[Problem]:
Go through the entries below from the first line and output each one exactly, up to and including the line with "menswear, combining functionality".

(Stored items from a collection)
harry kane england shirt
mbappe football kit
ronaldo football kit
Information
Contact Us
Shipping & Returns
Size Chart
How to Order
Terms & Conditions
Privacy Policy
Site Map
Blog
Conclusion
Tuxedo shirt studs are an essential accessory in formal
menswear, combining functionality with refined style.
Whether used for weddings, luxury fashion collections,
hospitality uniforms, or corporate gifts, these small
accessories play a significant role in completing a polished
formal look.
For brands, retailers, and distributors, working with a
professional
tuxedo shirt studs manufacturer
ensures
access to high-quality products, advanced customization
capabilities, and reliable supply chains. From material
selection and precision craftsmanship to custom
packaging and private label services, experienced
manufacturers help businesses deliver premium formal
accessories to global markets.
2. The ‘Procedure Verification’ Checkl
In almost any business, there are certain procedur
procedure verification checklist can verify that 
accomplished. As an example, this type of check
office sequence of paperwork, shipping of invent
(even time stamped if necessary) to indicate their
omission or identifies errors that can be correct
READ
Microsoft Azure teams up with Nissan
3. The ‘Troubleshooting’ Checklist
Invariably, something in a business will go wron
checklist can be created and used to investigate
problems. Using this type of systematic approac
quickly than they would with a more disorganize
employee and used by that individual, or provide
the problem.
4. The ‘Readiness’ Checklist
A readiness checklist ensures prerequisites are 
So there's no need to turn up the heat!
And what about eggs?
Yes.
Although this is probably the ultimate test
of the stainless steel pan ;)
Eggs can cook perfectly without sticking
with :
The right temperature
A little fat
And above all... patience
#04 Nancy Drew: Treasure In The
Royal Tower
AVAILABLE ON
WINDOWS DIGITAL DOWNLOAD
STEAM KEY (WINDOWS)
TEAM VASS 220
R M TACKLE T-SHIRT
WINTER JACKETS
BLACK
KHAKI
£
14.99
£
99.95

[Answer area]:
harry kane england shirt
mbappe football kit
ronaldo football kit
Information
Contact Us
Shipping & Returns
Size Chart
How to Order
Terms & Conditions
Privacy Policy
Site Map
Blog
Conclusion
Tuxedo shirt studs are an essential accessory in formal
menswear, combining functionality with refined style.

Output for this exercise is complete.